All aforementioned deep learning approaches have shown promising performance in the crack detection of structures. Since the performance of DCNNs depends on various factors, such as data, filters, the number of layers, the number of epochs, and the network depth, it is difficult to select an appropriate pre-trained DCNN for crack detection with high precision and accuracy. The advantage of selecting an appropriate DCNNs is that it ensures better generalization and prevents overfitting. AlexNet, with many pre-trained DCNNs, is the most influential CNN widely applied to image classification and won the ImageNet LSVRC-2012 competition with a minor error rate of 15.3% [
42]. The highlights of AlexNet are listed as follows: there are more filters in each layer; each convolutional layer is followed by a pooling layer; it uses ReLU instead of tanh, arctan, and logistic to add non-linearity that increases speed by up to 6x with the same accuracy; it uses a dropout layer instead of regularization to deal with overfitting; and it makes use of an overlap pooling layer to reduce the size of the network [
43,
44]. These characteristics motivated the utilization of AlexNet in this study for crack detection and classification.
This study utilized AlexNet, a pre-trained deep convolutional neural network, for the automated vision-based crack detection and classification.

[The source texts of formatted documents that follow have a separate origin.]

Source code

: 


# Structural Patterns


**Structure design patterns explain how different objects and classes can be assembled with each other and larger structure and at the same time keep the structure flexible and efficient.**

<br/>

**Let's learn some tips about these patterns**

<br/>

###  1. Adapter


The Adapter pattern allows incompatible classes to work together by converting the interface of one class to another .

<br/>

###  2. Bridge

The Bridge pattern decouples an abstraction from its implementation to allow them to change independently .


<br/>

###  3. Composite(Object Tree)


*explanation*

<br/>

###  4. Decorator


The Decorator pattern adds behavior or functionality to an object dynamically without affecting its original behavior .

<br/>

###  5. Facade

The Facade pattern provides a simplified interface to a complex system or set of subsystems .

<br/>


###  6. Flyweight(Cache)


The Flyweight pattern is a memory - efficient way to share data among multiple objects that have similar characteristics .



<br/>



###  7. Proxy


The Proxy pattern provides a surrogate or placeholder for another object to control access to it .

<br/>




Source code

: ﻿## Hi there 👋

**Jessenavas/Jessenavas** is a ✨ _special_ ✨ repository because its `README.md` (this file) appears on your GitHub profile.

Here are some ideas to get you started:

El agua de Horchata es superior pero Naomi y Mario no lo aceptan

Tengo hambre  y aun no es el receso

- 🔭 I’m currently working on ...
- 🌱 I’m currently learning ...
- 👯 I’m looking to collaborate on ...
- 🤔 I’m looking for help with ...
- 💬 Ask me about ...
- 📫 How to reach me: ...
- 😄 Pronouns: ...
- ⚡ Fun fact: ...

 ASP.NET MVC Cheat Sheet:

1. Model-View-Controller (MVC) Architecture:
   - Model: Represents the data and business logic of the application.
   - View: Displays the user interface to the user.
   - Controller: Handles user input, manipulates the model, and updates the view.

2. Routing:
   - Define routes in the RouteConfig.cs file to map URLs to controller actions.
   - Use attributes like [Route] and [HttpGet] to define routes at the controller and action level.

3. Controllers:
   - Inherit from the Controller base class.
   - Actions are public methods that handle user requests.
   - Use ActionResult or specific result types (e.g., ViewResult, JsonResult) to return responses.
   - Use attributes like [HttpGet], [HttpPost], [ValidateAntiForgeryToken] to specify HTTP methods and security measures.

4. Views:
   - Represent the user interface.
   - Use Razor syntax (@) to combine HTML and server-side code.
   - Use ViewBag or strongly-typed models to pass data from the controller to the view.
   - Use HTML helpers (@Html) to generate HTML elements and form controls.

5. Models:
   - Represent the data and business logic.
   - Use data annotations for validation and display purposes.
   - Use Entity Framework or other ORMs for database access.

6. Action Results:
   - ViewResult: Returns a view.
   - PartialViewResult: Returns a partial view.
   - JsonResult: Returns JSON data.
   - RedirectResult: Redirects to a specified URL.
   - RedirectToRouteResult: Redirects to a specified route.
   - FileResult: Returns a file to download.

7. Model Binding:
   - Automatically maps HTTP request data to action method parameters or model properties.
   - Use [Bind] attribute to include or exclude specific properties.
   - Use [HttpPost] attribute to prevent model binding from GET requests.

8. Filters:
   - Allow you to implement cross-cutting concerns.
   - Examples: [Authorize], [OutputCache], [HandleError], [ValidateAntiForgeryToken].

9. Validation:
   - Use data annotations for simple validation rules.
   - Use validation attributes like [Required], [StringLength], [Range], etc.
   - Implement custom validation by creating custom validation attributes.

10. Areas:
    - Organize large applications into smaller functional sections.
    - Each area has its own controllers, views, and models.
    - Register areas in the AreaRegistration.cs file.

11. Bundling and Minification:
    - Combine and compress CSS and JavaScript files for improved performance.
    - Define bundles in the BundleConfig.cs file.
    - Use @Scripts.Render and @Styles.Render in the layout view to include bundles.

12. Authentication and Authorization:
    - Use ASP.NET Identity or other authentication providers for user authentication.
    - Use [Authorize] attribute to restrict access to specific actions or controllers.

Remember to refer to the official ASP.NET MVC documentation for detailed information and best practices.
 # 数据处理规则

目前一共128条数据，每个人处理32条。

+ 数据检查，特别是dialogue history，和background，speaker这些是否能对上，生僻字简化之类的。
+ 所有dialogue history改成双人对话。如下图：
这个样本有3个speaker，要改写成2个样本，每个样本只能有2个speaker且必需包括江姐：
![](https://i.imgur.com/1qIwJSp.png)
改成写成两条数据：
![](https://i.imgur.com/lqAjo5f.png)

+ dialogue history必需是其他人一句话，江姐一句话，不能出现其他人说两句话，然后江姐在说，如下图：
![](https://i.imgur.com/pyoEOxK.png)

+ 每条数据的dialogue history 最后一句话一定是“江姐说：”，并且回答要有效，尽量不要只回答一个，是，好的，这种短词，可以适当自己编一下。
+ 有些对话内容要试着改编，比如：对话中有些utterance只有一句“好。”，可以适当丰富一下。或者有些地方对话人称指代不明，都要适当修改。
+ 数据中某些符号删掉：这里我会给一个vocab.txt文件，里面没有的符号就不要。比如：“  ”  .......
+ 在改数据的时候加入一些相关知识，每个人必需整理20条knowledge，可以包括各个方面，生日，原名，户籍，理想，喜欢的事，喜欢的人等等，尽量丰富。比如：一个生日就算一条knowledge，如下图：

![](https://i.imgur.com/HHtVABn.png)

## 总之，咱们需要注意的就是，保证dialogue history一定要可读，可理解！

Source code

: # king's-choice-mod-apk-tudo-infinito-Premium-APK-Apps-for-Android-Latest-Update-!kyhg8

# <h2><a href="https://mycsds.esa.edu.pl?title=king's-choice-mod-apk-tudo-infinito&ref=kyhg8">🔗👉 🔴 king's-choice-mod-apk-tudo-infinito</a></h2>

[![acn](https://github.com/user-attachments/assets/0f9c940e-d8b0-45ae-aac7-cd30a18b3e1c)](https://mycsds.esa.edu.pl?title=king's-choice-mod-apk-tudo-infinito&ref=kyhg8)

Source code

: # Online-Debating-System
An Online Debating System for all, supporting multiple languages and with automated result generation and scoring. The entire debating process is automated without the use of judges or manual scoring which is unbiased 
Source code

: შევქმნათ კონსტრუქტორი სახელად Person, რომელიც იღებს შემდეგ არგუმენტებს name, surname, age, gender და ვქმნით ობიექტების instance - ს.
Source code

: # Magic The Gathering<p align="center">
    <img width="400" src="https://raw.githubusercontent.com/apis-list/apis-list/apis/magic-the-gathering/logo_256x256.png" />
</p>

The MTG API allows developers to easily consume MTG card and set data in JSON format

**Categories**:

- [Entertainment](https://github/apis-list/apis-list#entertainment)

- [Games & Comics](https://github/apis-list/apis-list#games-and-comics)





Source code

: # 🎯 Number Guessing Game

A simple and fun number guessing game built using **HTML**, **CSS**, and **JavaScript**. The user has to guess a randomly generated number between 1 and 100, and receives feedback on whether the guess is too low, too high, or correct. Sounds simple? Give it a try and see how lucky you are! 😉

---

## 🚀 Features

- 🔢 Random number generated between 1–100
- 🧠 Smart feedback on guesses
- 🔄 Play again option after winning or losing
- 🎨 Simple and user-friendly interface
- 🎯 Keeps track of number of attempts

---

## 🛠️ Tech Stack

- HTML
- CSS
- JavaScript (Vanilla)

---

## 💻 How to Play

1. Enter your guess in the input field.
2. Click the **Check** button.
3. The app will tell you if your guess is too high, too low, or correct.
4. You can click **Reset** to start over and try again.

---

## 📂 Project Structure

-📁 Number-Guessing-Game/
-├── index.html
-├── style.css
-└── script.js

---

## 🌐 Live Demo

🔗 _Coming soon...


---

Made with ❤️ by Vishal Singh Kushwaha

The proposed method consists of three steps: (1) collecting a large number of images from an open-source image dataset with subsequent categorization of two classes (no-crack and crack images); (2) developing a DCNN model, transferring the learning and augmentation process; and (3) automatically detecting and classifying the images using the trained deep learning model. Additionally, a cross-dataset study was performed to verify the ability of the trained AlexNet model. The precision, recall, accuracy, and F1 metrics were used to evaluate the performance of the trained AlexNet model. The accuracy of the trained AlexNet model was further compared to other pretrained DCNNs such as GoogleNet, ResNet101, InceptionResNetv2, and VGG19.